DIRECTIONS: Which lines hold the string "然后选择"? Copy each of them from the material below.

RECORDS SUPPLIED:

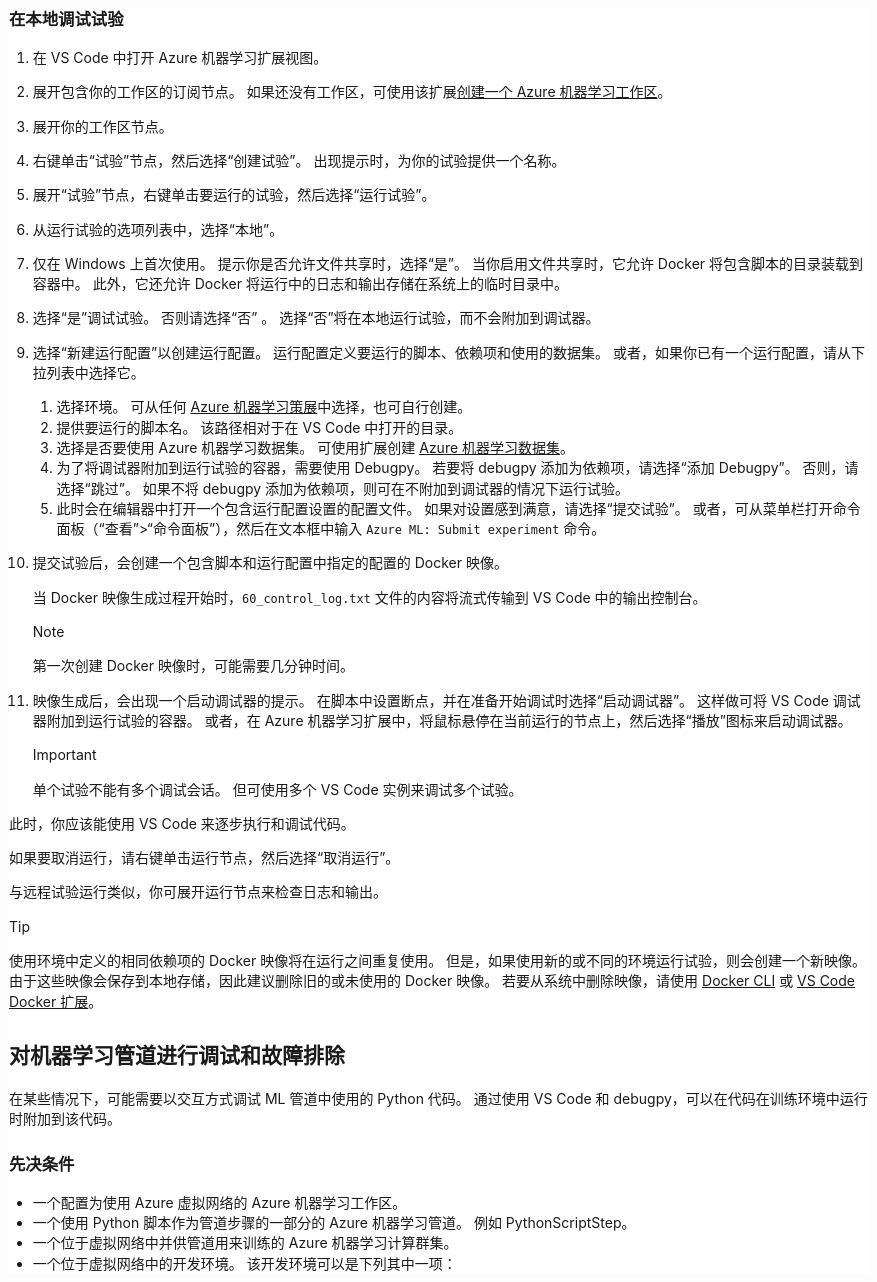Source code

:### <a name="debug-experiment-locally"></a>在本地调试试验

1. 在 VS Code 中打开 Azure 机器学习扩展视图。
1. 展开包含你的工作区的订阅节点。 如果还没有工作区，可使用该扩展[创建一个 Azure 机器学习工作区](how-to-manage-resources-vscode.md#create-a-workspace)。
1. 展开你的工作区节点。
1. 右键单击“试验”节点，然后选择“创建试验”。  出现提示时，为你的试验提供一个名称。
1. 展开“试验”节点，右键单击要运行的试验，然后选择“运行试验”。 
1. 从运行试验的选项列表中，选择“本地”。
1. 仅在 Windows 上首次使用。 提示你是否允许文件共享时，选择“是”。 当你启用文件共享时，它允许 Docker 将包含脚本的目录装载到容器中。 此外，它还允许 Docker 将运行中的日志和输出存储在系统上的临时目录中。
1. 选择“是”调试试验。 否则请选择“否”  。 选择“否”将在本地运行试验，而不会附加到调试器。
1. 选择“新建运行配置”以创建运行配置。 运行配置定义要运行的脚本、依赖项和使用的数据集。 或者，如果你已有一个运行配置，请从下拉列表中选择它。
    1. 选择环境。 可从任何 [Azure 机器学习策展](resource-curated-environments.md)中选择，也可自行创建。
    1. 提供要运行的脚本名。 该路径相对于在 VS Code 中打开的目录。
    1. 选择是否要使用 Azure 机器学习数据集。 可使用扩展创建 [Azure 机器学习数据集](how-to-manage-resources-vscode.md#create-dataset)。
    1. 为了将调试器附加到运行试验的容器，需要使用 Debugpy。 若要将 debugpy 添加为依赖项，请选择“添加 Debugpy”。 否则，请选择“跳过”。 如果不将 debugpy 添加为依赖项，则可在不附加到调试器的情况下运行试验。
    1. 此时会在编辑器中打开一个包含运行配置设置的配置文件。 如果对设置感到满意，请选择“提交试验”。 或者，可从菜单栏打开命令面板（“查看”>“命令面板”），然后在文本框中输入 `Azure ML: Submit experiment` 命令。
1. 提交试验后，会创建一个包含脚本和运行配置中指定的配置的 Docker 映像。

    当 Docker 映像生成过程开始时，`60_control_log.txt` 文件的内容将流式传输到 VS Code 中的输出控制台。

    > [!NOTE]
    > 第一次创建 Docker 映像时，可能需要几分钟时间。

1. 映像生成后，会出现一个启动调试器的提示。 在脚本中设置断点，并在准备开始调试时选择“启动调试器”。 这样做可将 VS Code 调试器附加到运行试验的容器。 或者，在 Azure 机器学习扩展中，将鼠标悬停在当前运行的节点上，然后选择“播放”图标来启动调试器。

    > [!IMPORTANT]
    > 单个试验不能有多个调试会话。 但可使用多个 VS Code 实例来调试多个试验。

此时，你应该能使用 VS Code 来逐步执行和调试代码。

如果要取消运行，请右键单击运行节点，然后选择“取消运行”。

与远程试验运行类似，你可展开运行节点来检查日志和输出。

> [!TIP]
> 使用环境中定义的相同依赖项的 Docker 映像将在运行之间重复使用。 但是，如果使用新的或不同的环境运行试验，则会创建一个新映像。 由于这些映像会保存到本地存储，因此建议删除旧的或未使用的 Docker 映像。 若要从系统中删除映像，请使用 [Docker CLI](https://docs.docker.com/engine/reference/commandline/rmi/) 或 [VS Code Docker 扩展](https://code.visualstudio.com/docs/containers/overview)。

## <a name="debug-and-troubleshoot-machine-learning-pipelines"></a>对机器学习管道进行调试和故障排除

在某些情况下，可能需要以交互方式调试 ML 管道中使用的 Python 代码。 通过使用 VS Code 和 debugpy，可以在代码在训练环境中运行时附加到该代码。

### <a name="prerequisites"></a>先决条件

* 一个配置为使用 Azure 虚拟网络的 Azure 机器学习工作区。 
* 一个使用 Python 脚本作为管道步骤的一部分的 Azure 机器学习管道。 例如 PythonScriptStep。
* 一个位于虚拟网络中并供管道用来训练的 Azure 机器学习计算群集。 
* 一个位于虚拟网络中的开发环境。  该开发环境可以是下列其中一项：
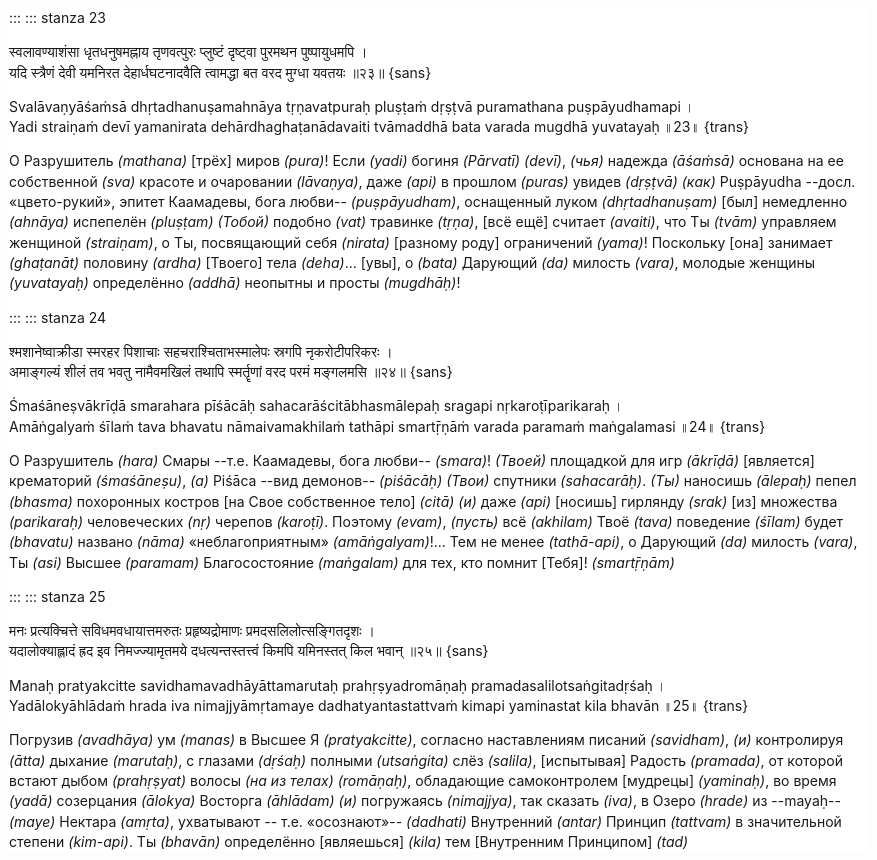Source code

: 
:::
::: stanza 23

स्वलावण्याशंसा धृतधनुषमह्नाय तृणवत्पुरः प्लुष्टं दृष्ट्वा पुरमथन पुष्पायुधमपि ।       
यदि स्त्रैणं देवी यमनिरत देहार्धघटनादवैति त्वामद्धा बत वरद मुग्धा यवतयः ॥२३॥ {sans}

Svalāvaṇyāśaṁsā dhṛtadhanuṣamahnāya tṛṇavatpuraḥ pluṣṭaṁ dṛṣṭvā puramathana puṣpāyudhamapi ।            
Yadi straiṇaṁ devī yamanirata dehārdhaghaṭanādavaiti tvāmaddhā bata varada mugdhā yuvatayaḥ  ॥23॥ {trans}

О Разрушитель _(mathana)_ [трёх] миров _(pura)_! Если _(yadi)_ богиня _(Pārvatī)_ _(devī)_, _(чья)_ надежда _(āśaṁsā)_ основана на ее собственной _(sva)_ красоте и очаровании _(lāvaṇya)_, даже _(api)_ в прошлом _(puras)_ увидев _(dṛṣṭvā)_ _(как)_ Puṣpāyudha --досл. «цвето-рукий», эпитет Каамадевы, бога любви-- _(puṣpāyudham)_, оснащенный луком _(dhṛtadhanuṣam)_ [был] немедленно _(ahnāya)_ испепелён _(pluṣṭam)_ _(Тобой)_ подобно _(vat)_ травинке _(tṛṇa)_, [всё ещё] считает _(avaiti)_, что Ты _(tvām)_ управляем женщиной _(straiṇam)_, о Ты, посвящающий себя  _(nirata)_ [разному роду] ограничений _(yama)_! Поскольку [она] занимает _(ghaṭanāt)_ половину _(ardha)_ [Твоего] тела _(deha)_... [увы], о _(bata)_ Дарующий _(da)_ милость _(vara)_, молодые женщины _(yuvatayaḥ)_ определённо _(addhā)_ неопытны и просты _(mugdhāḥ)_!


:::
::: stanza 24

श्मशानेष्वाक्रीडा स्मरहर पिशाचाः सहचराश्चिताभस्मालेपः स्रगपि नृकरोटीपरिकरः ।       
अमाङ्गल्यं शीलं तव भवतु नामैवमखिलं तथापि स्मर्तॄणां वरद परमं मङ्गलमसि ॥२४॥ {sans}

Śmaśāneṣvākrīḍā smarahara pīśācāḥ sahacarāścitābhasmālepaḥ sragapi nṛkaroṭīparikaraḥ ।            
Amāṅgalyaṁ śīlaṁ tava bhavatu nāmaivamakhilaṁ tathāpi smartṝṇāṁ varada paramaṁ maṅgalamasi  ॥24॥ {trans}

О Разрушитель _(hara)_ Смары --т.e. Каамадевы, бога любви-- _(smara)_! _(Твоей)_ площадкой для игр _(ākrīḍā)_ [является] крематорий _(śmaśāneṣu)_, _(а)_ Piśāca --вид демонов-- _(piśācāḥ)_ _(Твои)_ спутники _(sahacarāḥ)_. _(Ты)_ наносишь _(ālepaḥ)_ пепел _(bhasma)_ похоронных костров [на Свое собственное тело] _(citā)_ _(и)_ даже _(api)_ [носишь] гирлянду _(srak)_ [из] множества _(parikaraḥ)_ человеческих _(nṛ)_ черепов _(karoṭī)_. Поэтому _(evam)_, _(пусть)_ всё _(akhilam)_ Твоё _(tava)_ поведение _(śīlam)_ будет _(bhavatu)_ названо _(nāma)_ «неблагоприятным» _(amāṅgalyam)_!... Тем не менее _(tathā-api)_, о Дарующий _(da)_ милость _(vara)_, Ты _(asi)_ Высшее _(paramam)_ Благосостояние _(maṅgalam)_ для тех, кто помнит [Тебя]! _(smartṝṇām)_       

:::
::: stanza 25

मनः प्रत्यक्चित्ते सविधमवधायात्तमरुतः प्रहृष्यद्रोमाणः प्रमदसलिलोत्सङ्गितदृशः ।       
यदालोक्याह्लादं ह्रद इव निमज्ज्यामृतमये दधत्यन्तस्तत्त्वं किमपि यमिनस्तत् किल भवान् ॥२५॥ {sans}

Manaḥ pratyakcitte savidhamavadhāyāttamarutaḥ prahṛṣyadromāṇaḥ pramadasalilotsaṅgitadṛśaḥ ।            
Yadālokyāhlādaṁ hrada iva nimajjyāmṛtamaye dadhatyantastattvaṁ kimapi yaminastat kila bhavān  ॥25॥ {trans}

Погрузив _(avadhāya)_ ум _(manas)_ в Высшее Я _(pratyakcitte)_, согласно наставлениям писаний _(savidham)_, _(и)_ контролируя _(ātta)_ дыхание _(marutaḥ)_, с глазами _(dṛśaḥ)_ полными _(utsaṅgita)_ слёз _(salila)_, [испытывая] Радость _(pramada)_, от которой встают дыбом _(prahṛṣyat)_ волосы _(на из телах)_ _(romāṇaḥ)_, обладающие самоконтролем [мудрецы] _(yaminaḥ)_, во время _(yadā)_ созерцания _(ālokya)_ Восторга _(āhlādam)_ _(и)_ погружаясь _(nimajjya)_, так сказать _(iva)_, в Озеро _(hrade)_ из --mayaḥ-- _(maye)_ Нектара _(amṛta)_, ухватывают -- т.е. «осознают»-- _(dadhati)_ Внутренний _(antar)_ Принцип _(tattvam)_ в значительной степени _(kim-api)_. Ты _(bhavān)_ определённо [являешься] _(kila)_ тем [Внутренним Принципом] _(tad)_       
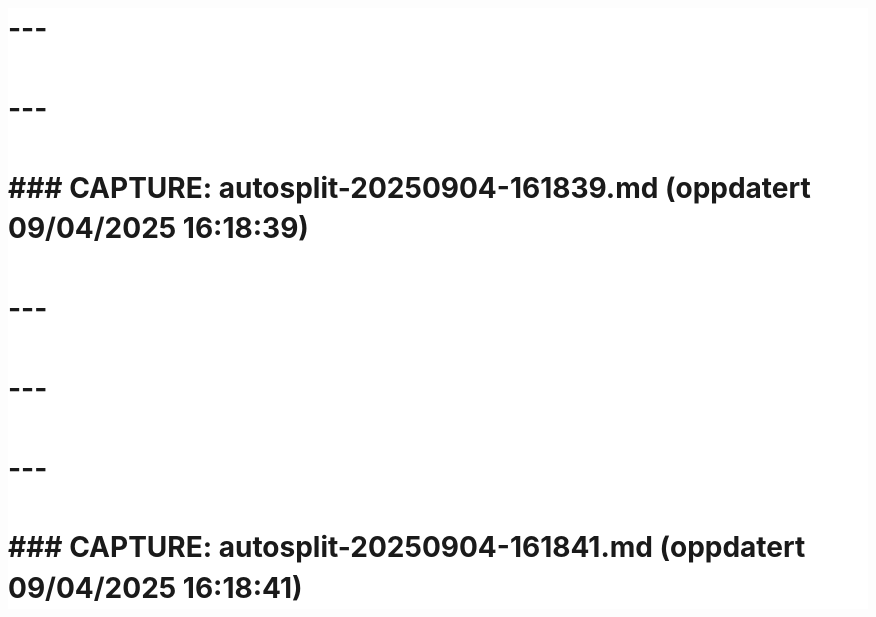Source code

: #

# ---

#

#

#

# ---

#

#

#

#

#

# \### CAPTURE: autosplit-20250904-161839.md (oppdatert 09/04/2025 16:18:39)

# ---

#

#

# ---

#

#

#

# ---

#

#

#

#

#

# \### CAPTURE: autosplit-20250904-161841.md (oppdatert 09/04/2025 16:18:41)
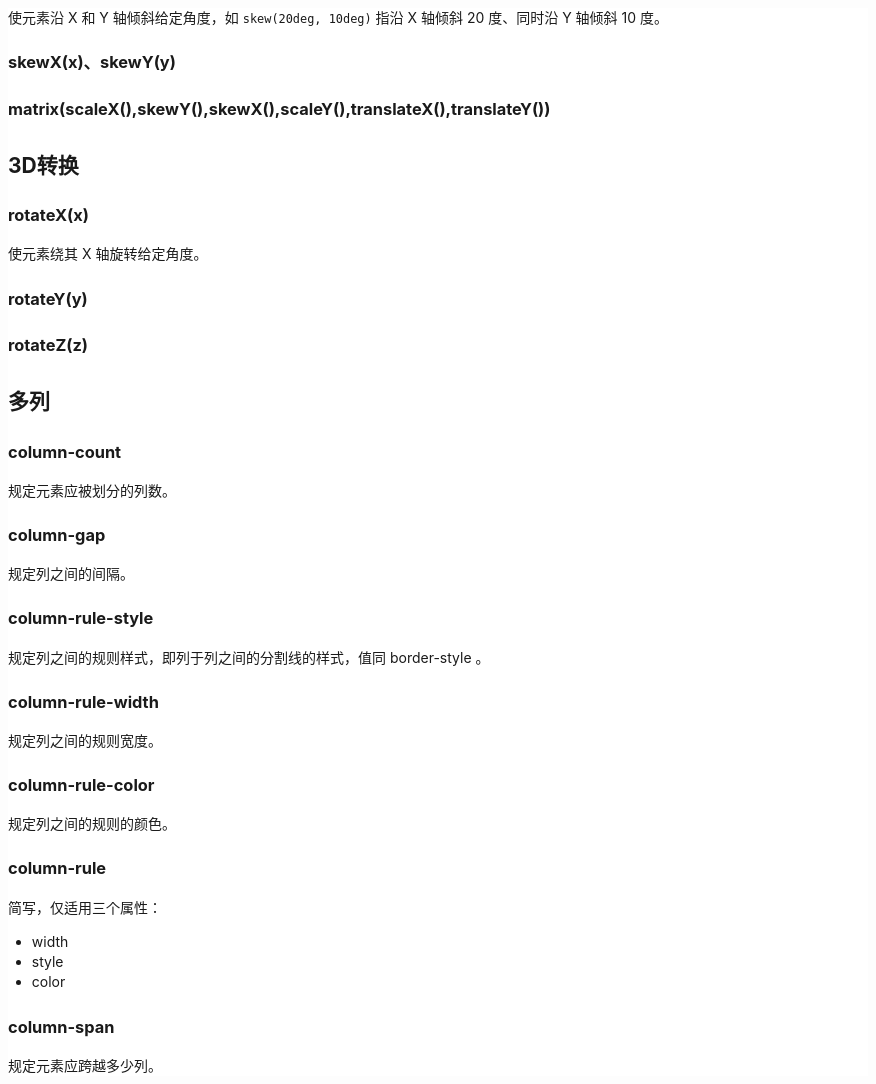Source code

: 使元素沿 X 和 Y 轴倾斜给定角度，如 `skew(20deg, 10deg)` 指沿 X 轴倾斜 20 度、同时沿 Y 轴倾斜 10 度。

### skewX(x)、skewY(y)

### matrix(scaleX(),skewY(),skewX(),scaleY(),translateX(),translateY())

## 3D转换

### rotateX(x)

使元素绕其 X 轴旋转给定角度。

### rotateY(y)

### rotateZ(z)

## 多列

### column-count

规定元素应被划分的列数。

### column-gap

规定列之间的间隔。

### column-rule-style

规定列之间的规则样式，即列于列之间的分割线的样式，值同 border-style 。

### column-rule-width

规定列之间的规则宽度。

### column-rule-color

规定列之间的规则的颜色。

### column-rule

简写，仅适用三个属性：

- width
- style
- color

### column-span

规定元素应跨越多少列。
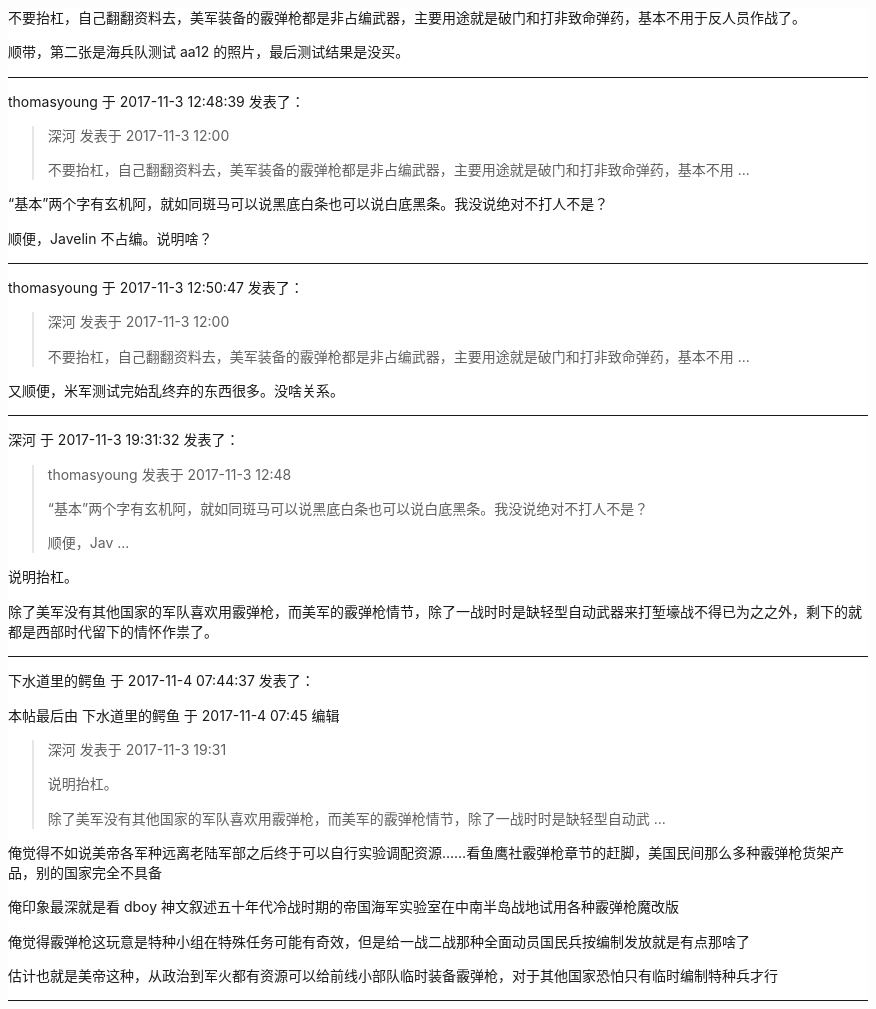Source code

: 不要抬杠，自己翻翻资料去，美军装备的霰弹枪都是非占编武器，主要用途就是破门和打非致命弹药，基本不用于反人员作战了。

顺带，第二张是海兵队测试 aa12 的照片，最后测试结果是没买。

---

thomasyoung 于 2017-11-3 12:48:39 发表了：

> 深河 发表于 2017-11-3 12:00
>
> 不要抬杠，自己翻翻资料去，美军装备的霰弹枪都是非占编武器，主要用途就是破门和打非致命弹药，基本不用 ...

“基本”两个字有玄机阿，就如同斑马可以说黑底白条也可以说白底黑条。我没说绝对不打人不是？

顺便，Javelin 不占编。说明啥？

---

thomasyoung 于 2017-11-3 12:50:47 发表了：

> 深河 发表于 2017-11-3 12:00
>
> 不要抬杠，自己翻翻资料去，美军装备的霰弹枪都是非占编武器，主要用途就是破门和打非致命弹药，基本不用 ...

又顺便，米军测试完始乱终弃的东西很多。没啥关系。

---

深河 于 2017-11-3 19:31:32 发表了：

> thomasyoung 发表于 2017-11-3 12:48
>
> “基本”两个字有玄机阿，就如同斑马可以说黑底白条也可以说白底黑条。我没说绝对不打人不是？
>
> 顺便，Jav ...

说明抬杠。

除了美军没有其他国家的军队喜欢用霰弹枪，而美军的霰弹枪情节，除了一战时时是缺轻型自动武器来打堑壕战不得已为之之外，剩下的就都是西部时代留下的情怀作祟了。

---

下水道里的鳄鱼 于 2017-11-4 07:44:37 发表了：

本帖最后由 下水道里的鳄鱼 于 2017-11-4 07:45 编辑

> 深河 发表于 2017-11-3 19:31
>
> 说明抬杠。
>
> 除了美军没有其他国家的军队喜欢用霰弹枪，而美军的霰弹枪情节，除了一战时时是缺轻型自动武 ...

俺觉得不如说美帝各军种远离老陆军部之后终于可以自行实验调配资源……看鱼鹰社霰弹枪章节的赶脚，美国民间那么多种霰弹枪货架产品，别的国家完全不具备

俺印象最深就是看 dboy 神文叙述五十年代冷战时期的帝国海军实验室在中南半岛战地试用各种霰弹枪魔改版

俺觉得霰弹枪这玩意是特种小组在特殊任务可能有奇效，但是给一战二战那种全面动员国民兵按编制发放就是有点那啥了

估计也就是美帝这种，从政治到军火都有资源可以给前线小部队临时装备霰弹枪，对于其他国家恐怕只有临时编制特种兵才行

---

TASK OUTPUT:
1. 右键单击“试验”节点，然后选择“创建试验”。  出现提示时，为你的试验提供一个名称。
1. 展开“试验”节点，右键单击要运行的试验，然后选择“运行试验”。 
1. 映像生成后，会出现一个启动调试器的提示。 在脚本中设置断点，并在准备开始调试时选择“启动调试器”。 这样做可将 VS Code 调试器附加到运行试验的容器。 或者，在 Azure 机器学习扩展中，将鼠标悬停在当前运行的节点上，然后选择“播放”图标来启动调试器。
如果要取消运行，请右键单击运行节点，然后选择“取消运行”。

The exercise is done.